Today’s informed, educated and environmentally focused homeowner doesn’t just expect superior performance and sophisticated designs; they now want to partner with someone that prioritizes sustainability and socially conscious initiatives in everything they do.
Having a high performing and healthy home isn’t just for vanity or to jump on the latest home trend; this is now the standard. Between sustainable resources, professional-grade ventilation and energy independent initiatives, there has never been a better time for these different levers to be center stage when thinking of building your dream home.
This isn’t at all just for social media – it’s because there’s a complete shift towards being socially conscious and the ecological footprint we leave behind when planning on where and how we live.
What is an LEED Project?
We hear this term a lot, but what exactly is an LEED Project?
LEED stands for Leadership in Energy and Environmental Design. It is the most widely used green building rating system in the world, with a proud certification that is globally recognized, and a symbol of sustainability achievement. This framework is available for virtually all building types and phases, including new construction, interior design, operations and maintenance.
It is essentially the blueprint toward developing healthy, and highly efficient green building.
What specifically goes into the anatomy of a high-performing home?
Energy-efficient improvements can add to the durability of a home and go a long way with reducing greenhouse gases. Progressive and environmentally conscious homes can be mutually beneficial with the government energy-efficiency incentives provided to help lower the cost of the build, but also with the long-term sustainability model and lowering the carbon footprint in the community.
This can focus on areas such as the structural integrity of the bones of the home. This is critical to preventing any intrusion from moisture; especially from attached garages need the proper insulation to mitigate any exhaust from entering into the home. It means having a well-sealed building to reduce carbon monoxide. Efficient HVAC systems (especially nowadays) are even more of a hot topic so fresh-air ventilation is being circulated. Programmable thermostats and solar water heaters are playing their roles with designing and implementing a high-performance home.

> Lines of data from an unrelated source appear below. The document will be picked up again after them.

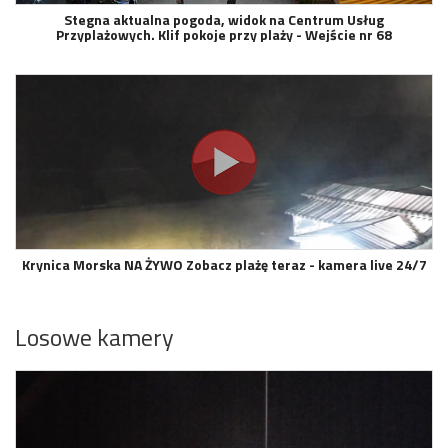
Stegna aktualna pogoda, widok na Centrum Usług
Przyplażowych. Klif pokoje przy plaży - Wejście nr 68
Krynica Morska NA ŻYWO Zobacz plażę teraz - kamera live 24/7
Losowe kamery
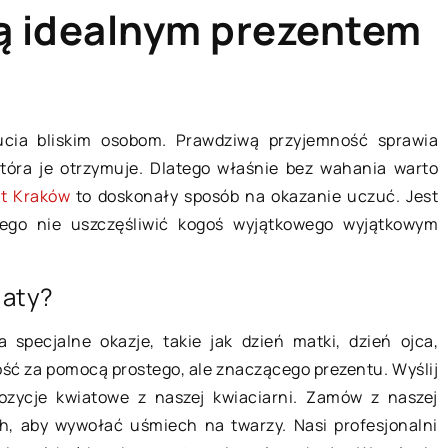
ą idealnym prezentem
TECHNOLOGIE & IT
ucia bliskim osobom. Prawdziwą przyjemność sprawia
która je otrzymuje. Dlatego właśnie bez wahania warto
et Kraków
to doskonały sposób na okazanie uczuć. Jest
czego nie uszczęśliwić kogoś wyjątkowego wyjątkowym
iaty?
 specjalne okazje, takie jak dzień matki, dzień ojca,
20 września 2021
łość za pomocą prostego, ale znaczącego prezentu. Wyślij
mpozycje kwiatowe z naszej kwiaciarni. Zamów z naszej
Najlepszy laptop do pracy w dom
dę z hodowlą
ch, aby wywołać uśmiech na twarzy. Nasi profesjonalni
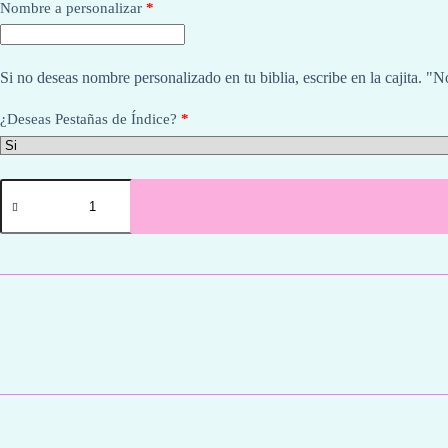
Nombre a personalizar
*
Si no deseas nombre personalizado en tu biblia, escribe en la cajita. 
¿Deseas Pestañas de Índice?
*
Biblia
Letra
Grande
12
puntos
RV1960,
tapa
dura
con
elástico
-
León
de
Judá
cantidad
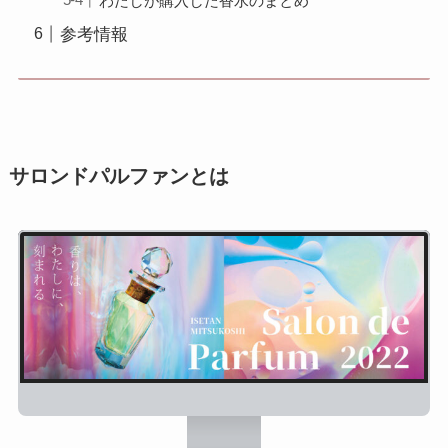
わたしが購入した香水のまとめ
参考情報
サロンドパルファンとは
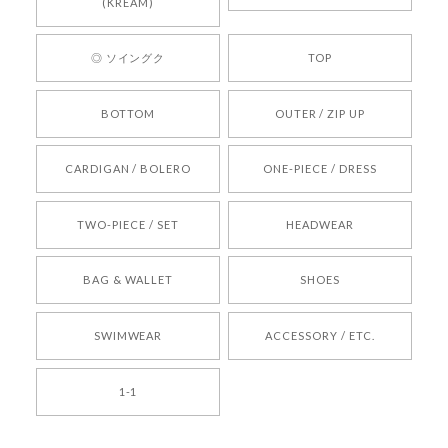
心してご利用いただけるショップを目指してまい
(KREAM)
ります。 また気になる商品がございましたら、ぜ
ひお気軽にご利用くださいꕤ︎︎ またのご利用を心よ
◎ ソイングク
TOP
りお待ちしております。
BOTTOM
OUTER / ZIP UP
[REQUEST] BONZ PRESENTS 26041731 (rq) bz26041731 韓国代行 韓国ブランド 正規品
CARDIGAN / BOLERO
ONE-PIECE / DRESS
2026/05/24
TWO-PIECE / SET
HEADWEAR
[COYSEIO] COY BUMBLE SNEAKERS BROWN 正規品 韓国ブランド 韓国通販 韓国代行 韓国ファッション コイセイオ 日本 店舗
BAG & WALLET
SHOES
250
2026/05/24
SWIMWEAR
ACCESSORY / ETC.
[TENSE DANCE] Wool stripe backpack_black 正規品 韓国ブランド 韓国通販 韓国代行 韓国ファッション 日本 テンスダンス
1-1
2026/04/14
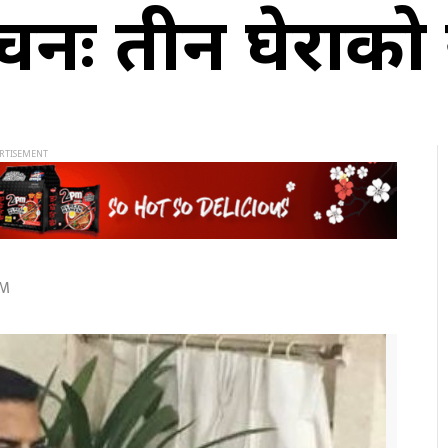
चनः तीन घेराको सु
AM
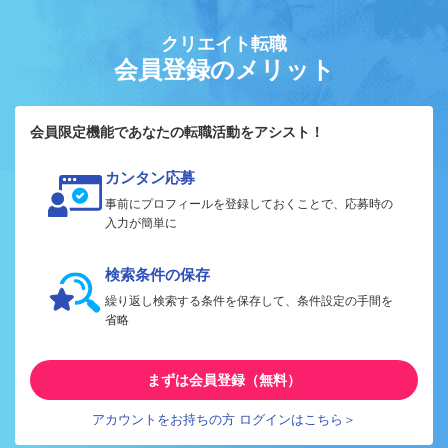
クリエイト転職
会員登録のメリット
会員限定機能であなたの転職活動をアシスト！
カンタン応募
事前にプロフィールを登録しておくことで、応募時の
入力が簡単に
検索条件の保存
繰り返し検索する条件を保存して、条件設定の手間を
省略
まずは会員登録（無料）
アカウントをお持ちの方 ログインはこちら＞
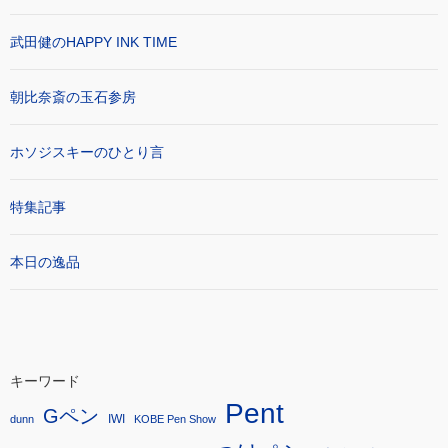
武田健のHAPPY INK TIME
朝比奈斎の玉石参房
ホソジスキーのひとり言
特集記事
本日の逸品
キーワード
Pent
Gペン
IWI
dunn
KOBE Pen Show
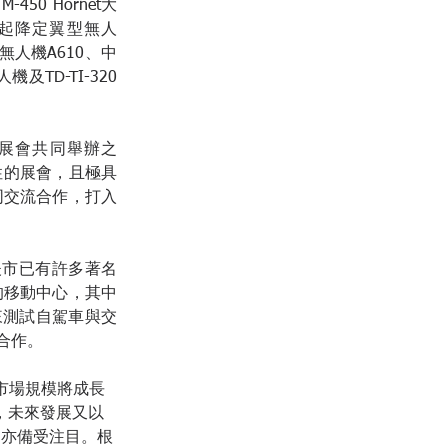
50 Hornet大
垂直起降定翼型無人
無人機A610、中
及TD-TI-320
夫展會共同舉辦之
威性的展會，且極具
同交流合作，打入
塞道夫市已有許多著名
的移動中心，其中
用來測試自駕車與交
合作。
人機市場規模將成長
，未來發展又以
用亦備受注目。根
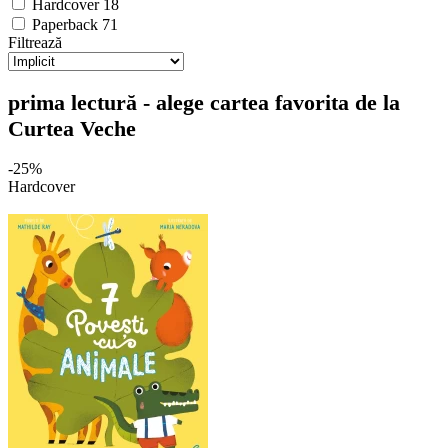
Hardcover
18
Paperback
71
Filtrează
prima lectură - alege cartea favorita de la
Curtea Veche
-25%
Hardcover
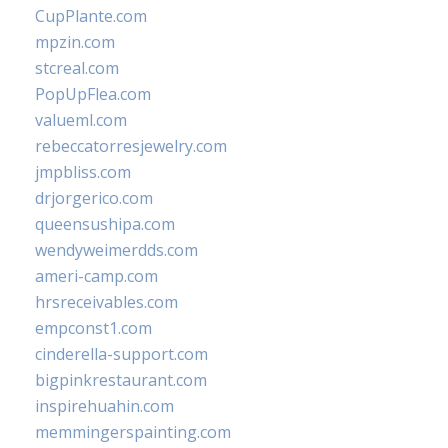
CupPlante.com
mpzin.com
stcreal.com
PopUpFlea.com
valueml.com
rebeccatorresjewelry.com
jmpbliss.com
drjorgerico.com
queensushipa.com
wendyweimerdds.com
ameri-camp.com
hrsreceivables.com
empconst1.com
cinderella-support.com
bigpinkrestaurant.com
inspirehuahin.com
memmingerspainting.com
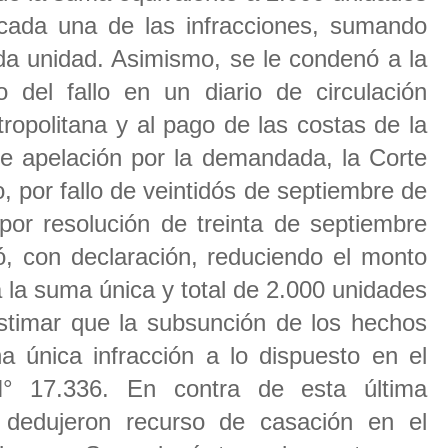
 cada una de las infracciones, sumando
ida unidad. Asimismo, se le condenó a la
o del fallo en un diario de circulación
ropolitana y al pago de las costas de la
e apelación por la demandada, la Corte
 por fallo de veintidós de septiembre de
 por resolución de treinta de septiembre
ó, con declaración, reduciendo el monto
a la suma única y total de 2.000 unidades
estimar que la subsunción de los hechos
a única infracción a lo dispuesto en el
° 17.336. En contra de esta última
 dedujeron recurso de casación en el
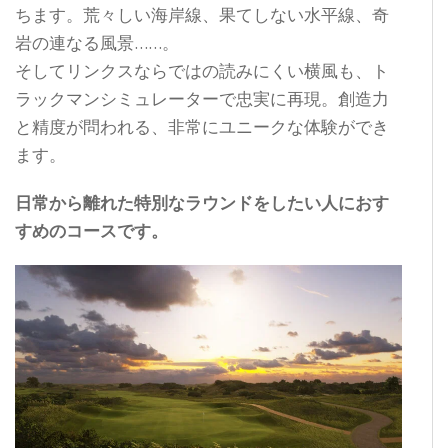
ちます。荒々しい海岸線、果てしない水平線、奇
岩の連なる風景……。
そしてリンクスならではの読みにくい横風も、ト
ラックマンシミュレーターで忠実に再現。創造力
と精度が問われる、非常にユニークな体験ができ
ます。
日常から離れた特別なラウンドをしたい人におす
すめのコースです。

This is all under the scope of an architect
The architect isn’t someone that just does the designs and permits. The architect is the one who is ultimately designing every element of you home – not just going to a builder and getting a spec home or a custom home. Builders take the lead on a lot of homes, but it’s good to understand that there should be an understanding of the roles.

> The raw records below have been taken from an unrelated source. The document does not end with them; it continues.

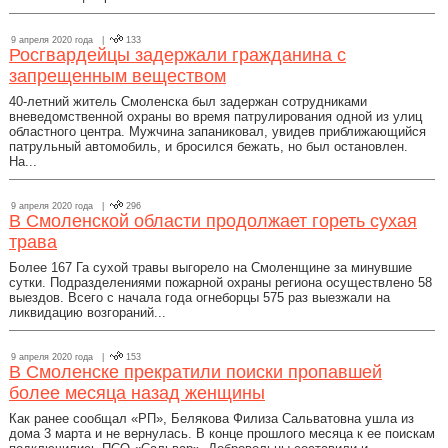
9 апреля 2020 года |
133
Росгвардейцы задержали гражданина с
запрещенным веществом
40-летний житель Смоленска был задержан сотрудниками
вневедомственной охраны во время патрулирования одной из улиц
областного центра. Мужчина запаниковал, увидев приближающийся
патрульный автомобиль, и бросился бежать, но был остановлен.
На...
9 апреля 2020 года |
296
В Смоленской области продолжает гореть сухая
трава
Более 167 Га сухой травы выгорело на Смоленщине за минувшие
сутки. Подразделениями пожарной охраны региона осуществлено 58
выездов. Всего с начала года огнеборцы 575 раз выезжали на
ликвидацию возгораний...
9 апреля 2020 года |
153
В Смоленске прекратили поиски пропавшей
более месяца назад женщины
Как ранее сообщал «РП», Белякова Филиза Сальватовна ушла из
дома 3 марта и не вернулась. В конце прошлого месяца к ее поискам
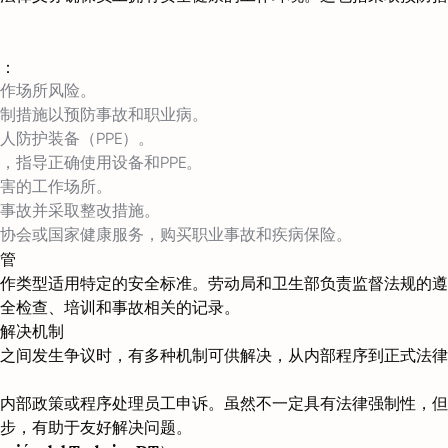
：
作场所风险。
制措施以预防事故和职业病。
人防护装备（PPE）。
，指导正确使用设备和PPE。
害的工作场所。
事故并采取整改措施。
协会或国家健康服务，购买职业事故和疾病保险。
管
作类型适用特定的安全标准。劳动局和卫生部负责监督法规的遵
全检查、培训和事故相关的记录。
解决机制
之间发生争议时，有多种机制可供解决，从内部程序到正式法律
内部政策或程序处理员工申诉。虽然不一定具有法律强制性，但
步，有助于友好解决问题。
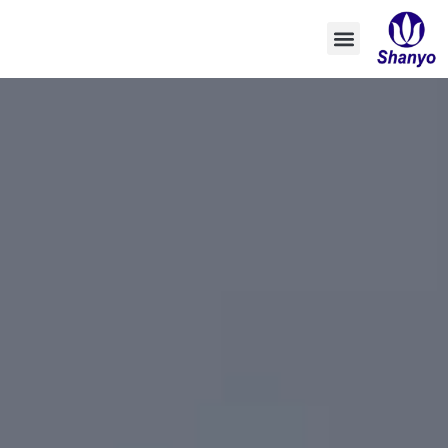
تخطي
إلى
المحتوى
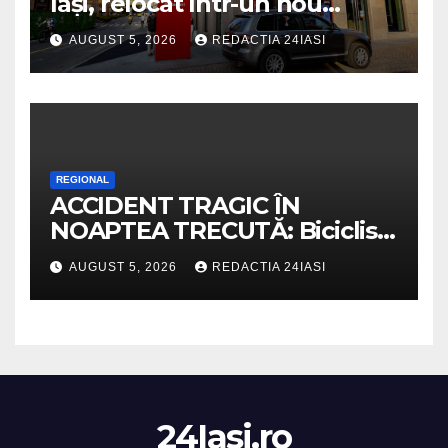
Iași, relocat într-un nou
spaţiu din Palas, cu peste 400
AUGUST 5, 2026
REDACTIA 24IASI
mp la interior și servicii
disponibile non-stop
REGIONAL
ACCIDENT TRAGIC ÎN
NOAPTEA TRECUTĂ: Biciclist
de 60 de ani, spulberat de o
AUGUST 5, 2026
REDACTIA 24IASI
dubiță
24Iasi.ro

An architect doesn’t just make blueprints. They help with visualizing the design aspects all the way through – including all of the aspects of a healthy home. It’s also not good for a community to have this kind of repetition. Custom-built homes that incorporate the energy efficient model infused all the way through.
An architect should translate all of this no matter what your budget is
We do LEED projects and we incorporate those principles into everything we do. While it may be a competitive advantage for firms, we make it a priority and staple into every progressive home we design so it really isn’t a key selling feature – and more of a commonplace with our designs. Regardless of the budget and vision, we make sure to implement and infuse LEED principles and Green Building Programs into everything we do. The lessons learned over the years gets translated into your project for an eco-friendly home you can feel comfortable living in and confident in your role with preserving the environment for decades to come.